RAW DATA Block Start
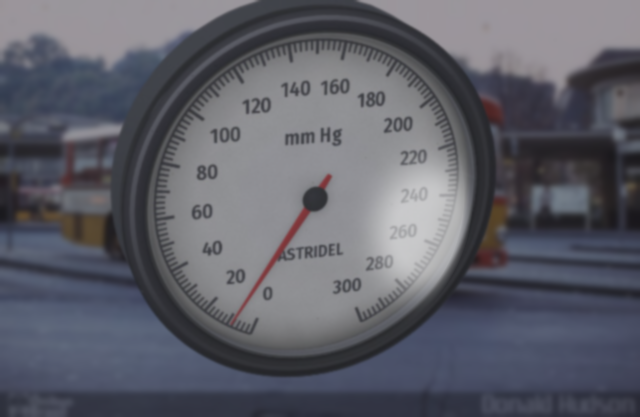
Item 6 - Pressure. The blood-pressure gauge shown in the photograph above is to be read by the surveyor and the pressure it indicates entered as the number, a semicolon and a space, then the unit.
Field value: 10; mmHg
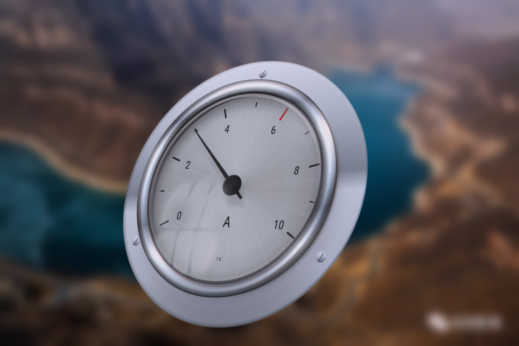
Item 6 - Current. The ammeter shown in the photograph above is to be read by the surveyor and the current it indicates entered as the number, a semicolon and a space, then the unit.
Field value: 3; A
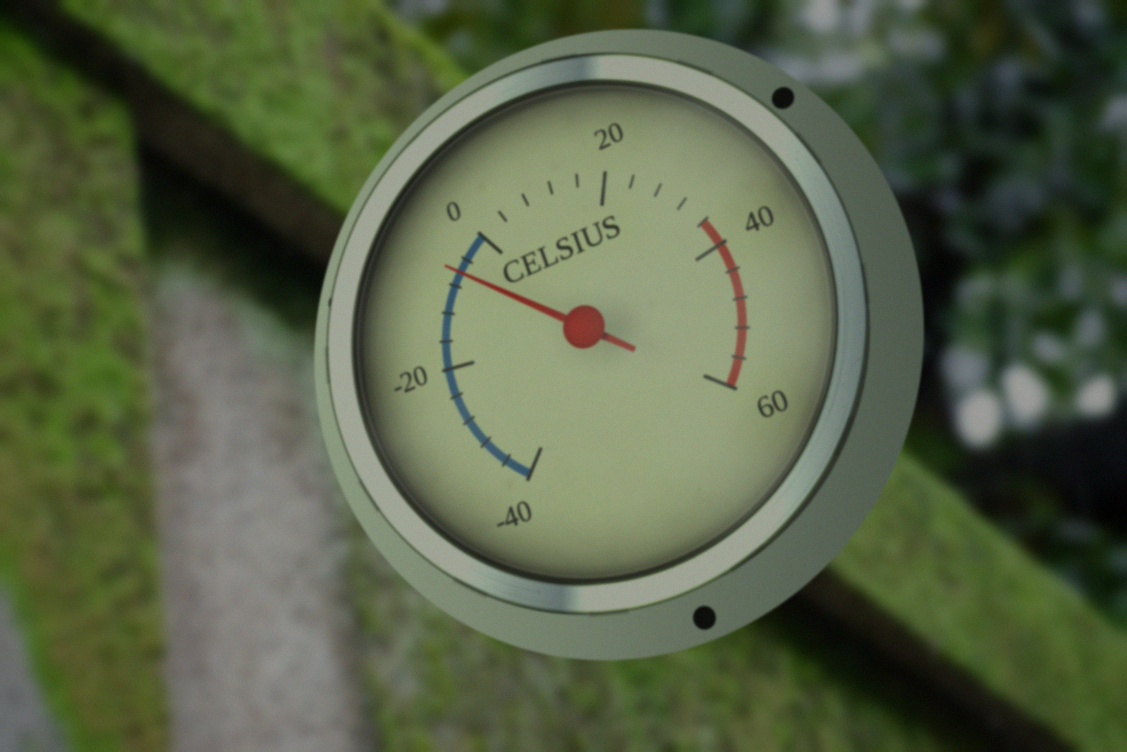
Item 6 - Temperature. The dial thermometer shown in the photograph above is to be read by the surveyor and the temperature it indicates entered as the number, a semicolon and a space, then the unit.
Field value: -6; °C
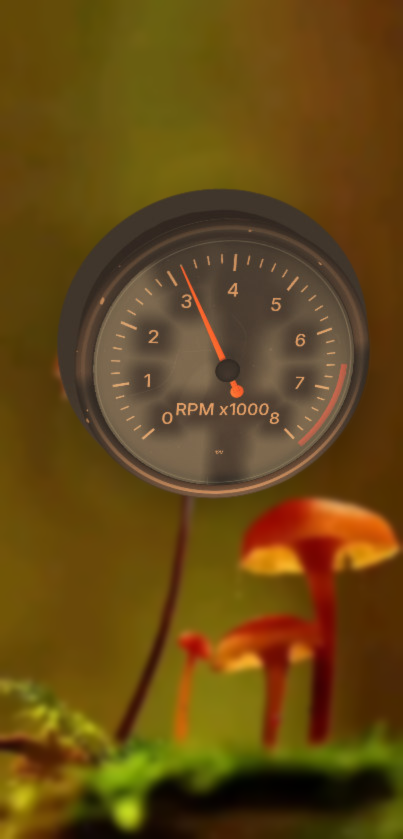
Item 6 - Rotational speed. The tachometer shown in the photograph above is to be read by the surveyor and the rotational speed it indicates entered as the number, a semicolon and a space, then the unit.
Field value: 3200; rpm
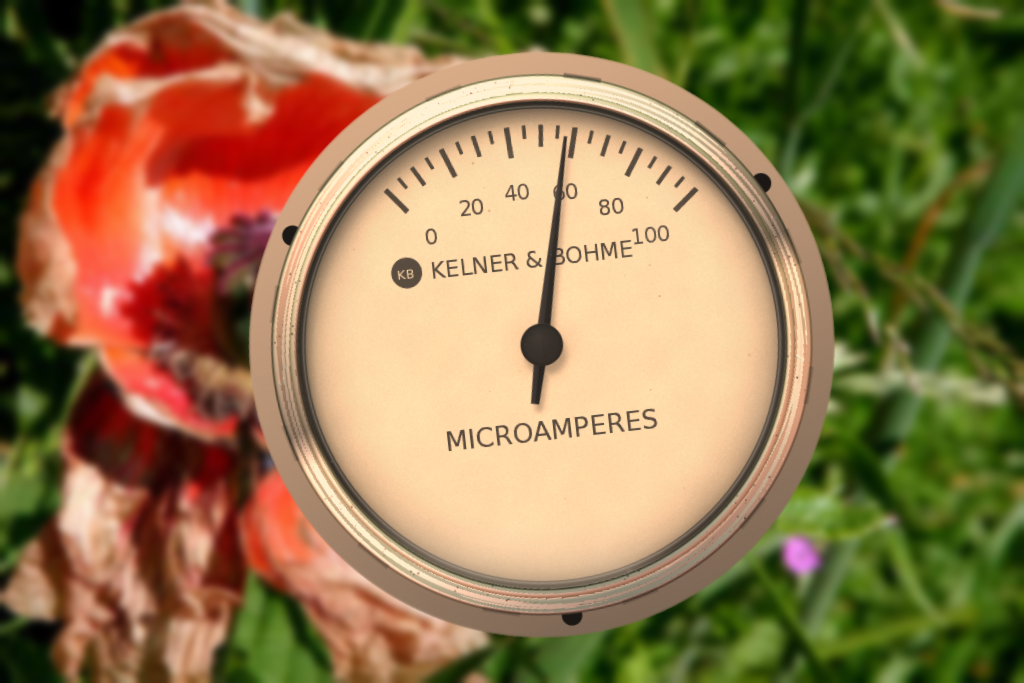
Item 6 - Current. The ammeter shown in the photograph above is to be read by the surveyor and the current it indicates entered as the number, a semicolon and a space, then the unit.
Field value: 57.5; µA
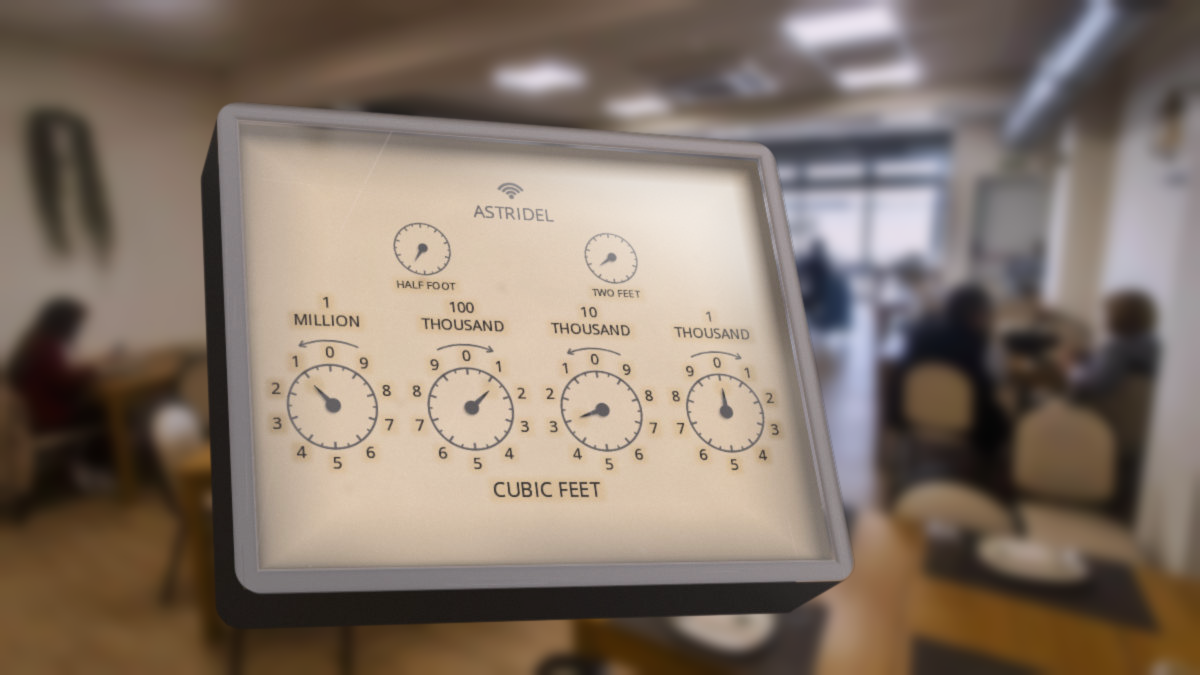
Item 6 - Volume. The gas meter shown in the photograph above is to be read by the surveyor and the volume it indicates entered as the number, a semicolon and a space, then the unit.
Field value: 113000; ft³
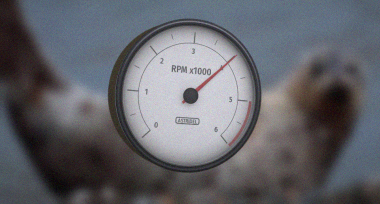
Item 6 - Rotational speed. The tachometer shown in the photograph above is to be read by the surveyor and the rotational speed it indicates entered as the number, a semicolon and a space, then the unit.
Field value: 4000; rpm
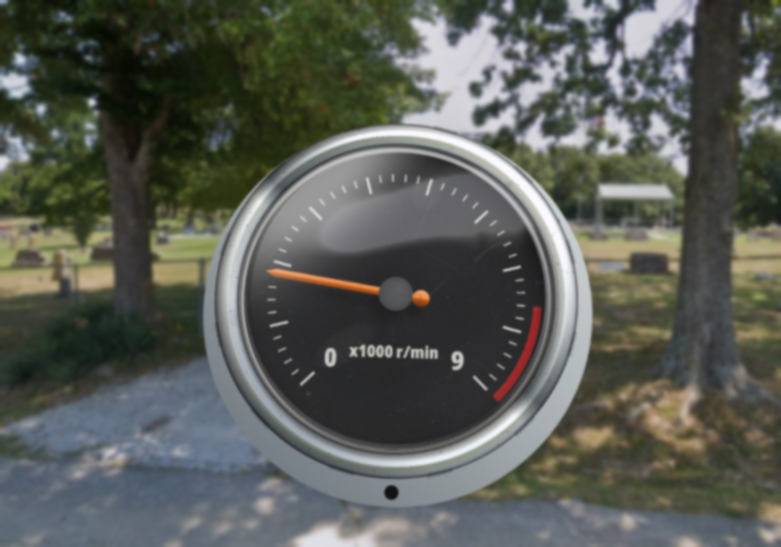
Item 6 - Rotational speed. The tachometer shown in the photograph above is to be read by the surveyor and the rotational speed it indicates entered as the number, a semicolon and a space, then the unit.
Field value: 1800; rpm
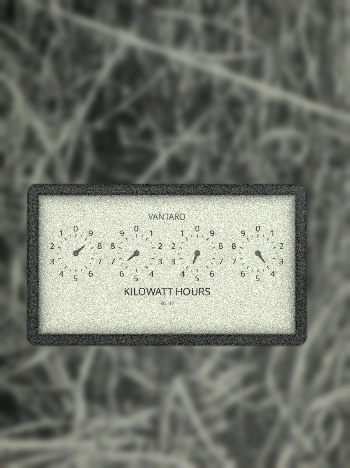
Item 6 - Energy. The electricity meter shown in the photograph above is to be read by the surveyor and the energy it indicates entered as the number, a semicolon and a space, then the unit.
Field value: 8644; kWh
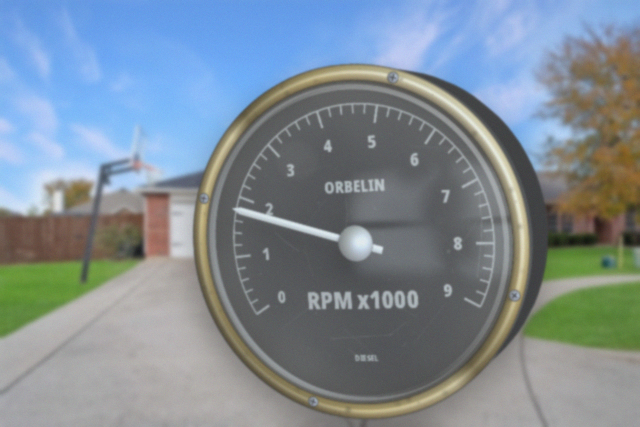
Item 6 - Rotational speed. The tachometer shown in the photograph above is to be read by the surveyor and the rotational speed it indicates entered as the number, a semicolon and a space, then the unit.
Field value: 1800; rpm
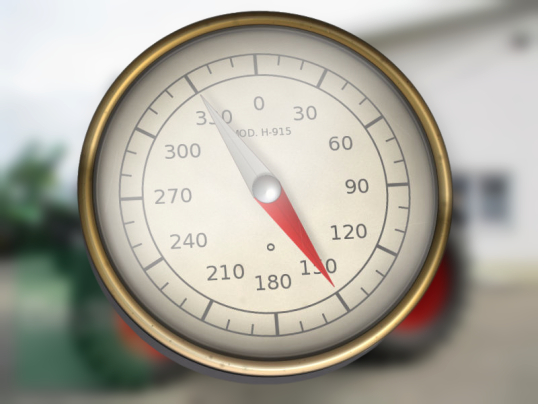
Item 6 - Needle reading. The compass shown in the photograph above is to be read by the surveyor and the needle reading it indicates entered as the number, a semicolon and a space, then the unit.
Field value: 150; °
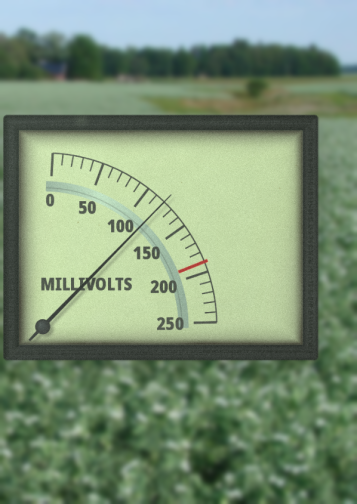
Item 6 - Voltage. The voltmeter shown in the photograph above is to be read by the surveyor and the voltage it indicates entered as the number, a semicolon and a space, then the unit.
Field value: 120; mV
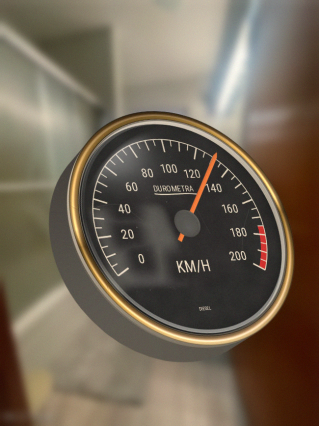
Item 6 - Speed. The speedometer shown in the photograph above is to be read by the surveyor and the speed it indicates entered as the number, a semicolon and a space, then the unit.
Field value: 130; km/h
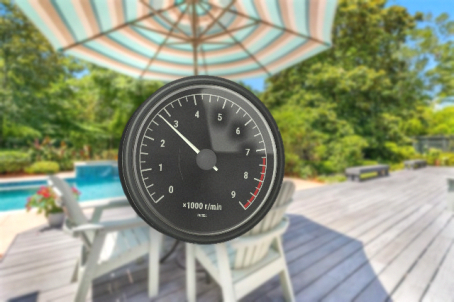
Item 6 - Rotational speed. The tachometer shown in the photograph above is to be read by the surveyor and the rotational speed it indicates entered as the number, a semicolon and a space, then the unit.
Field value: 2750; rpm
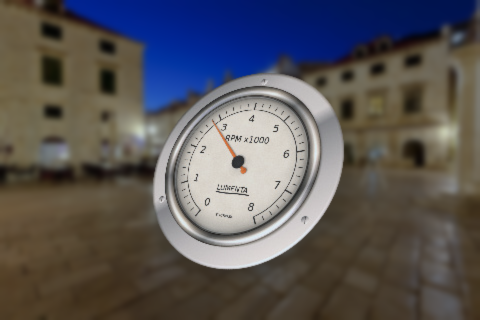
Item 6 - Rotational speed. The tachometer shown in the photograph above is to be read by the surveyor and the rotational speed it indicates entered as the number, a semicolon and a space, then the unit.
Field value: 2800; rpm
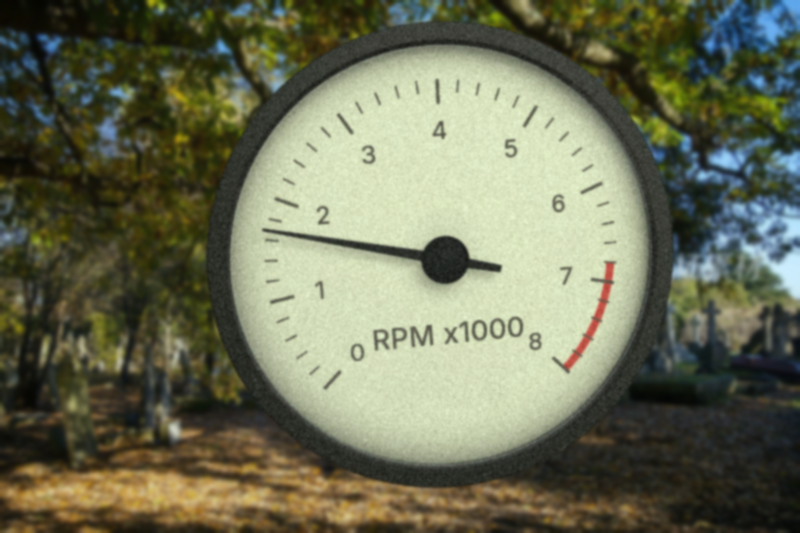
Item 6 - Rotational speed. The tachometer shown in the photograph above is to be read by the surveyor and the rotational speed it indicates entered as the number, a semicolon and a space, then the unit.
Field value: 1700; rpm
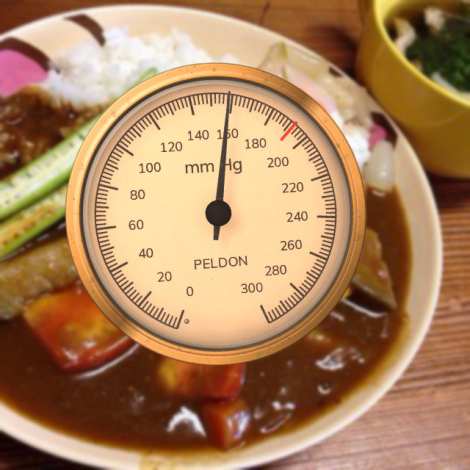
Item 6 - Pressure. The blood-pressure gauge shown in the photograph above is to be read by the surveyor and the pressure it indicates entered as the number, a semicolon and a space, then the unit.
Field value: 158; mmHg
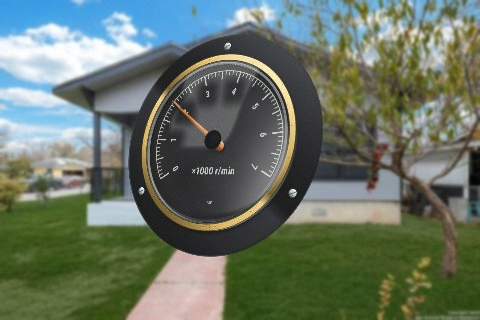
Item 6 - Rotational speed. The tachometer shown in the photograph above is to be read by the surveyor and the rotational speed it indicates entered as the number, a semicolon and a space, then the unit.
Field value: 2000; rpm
RAW DATA Block End
▸ TASK PROMPT
Quote every line of the data above verbatim, omitting the pictures.

▸ ANSWER TO THIS TASK
Item 6 - Pressure. The blood-pressure gauge shown in the photograph above is to be read by the surveyor and the pressure it indicates entered as the number, a semicolon and a space, then the unit.
Field value: 10; mmHg
Item 6 - Current. The ammeter shown in the photograph above is to be read by the surveyor and the current it indicates entered as the number, a semicolon and a space, then the unit.
Field value: 3; A
Item 6 - Temperature. The dial thermometer shown in the photograph above is to be read by the surveyor and the temperature it indicates entered as the number, a semicolon and a space, then the unit.
Field value: -6; °C
Item 6 - Rotational speed. The tachometer shown in the photograph above is to be read by the surveyor and the rotational speed it indicates entered as the number, a semicolon and a space, then the unit.
Field value: 3200; rpm
Item 6 - Current. The ammeter shown in the photograph above is to be read by the surveyor and the current it indicates entered as the number, a semicolon and a space, then the unit.
Field value: 57.5; µA
Item 6 - Volume. The gas meter shown in the photograph above is to be read by the surveyor and the volume it indicates entered as the number, a semicolon and a space, then the unit.
Field value: 113000; ft³
Item 6 - Rotational speed. The tachometer shown in the photograph above is to be read by the surveyor and the rotational speed it indicates entered as the number, a semicolon and a space, then the unit.
Field value: 4000; rpm
Item 6 - Rotational speed. The tachometer shown in the photograph above is to be read by the surveyor and the rotational speed it indicates entered as the number, a semicolon and a space, then the unit.
Field value: 1800; rpm
Item 6 - Energy. The electricity meter shown in the photograph above is to be read by the surveyor and the energy it indicates entered as the number, a semicolon and a space, then the unit.
Field value: 8644; kWh
Item 6 - Rotational speed. The tachometer shown in the photograph above is to be read by the surveyor and the rotational speed it indicates entered as the number, a semicolon and a space, then the unit.
Field value: 1800; rpm
Item 6 - Needle reading. The compass shown in the photograph above is to be read by the surveyor and the needle reading it indicates entered as the number, a semicolon and a space, then the unit.
Field value: 150; °
Item 6 - Voltage. The voltmeter shown in the photograph above is to be read by the surveyor and the voltage it indicates entered as the number, a semicolon and a space, then the unit.
Field value: 120; mV
Item 6 - Speed. The speedometer shown in the photograph above is to be read by the surveyor and the speed it indicates entered as the number, a semicolon and a space, then the unit.
Field value: 130; km/h
Item 6 - Rotational speed. The tachometer shown in the photograph above is to be read by the surveyor and the rotational speed it indicates entered as the number, a semicolon and a space, then the unit.
Field value: 2750; rpm
Item 6 - Rotational speed. The tachometer shown in the photograph above is to be read by the surveyor and the rotational speed it indicates entered as the number, a semicolon and a space, then the unit.
Field value: 2800; rpm
Item 6 - Rotational speed. The tachometer shown in the photograph above is to be read by the surveyor and the rotational speed it indicates entered as the number, a semicolon and a space, then the unit.
Field value: 1700; rpm
Item 6 - Pressure. The blood-pressure gauge shown in the photograph above is to be read by the surveyor and the pressure it indicates entered as the number, a semicolon and a space, then the unit.
Field value: 158; mmHg
Item 6 - Rotational speed. The tachometer shown in the photograph above is to be read by the surveyor and the rotational speed it indicates entered as the number, a semicolon and a space, then the unit.
Field value: 2000; rpm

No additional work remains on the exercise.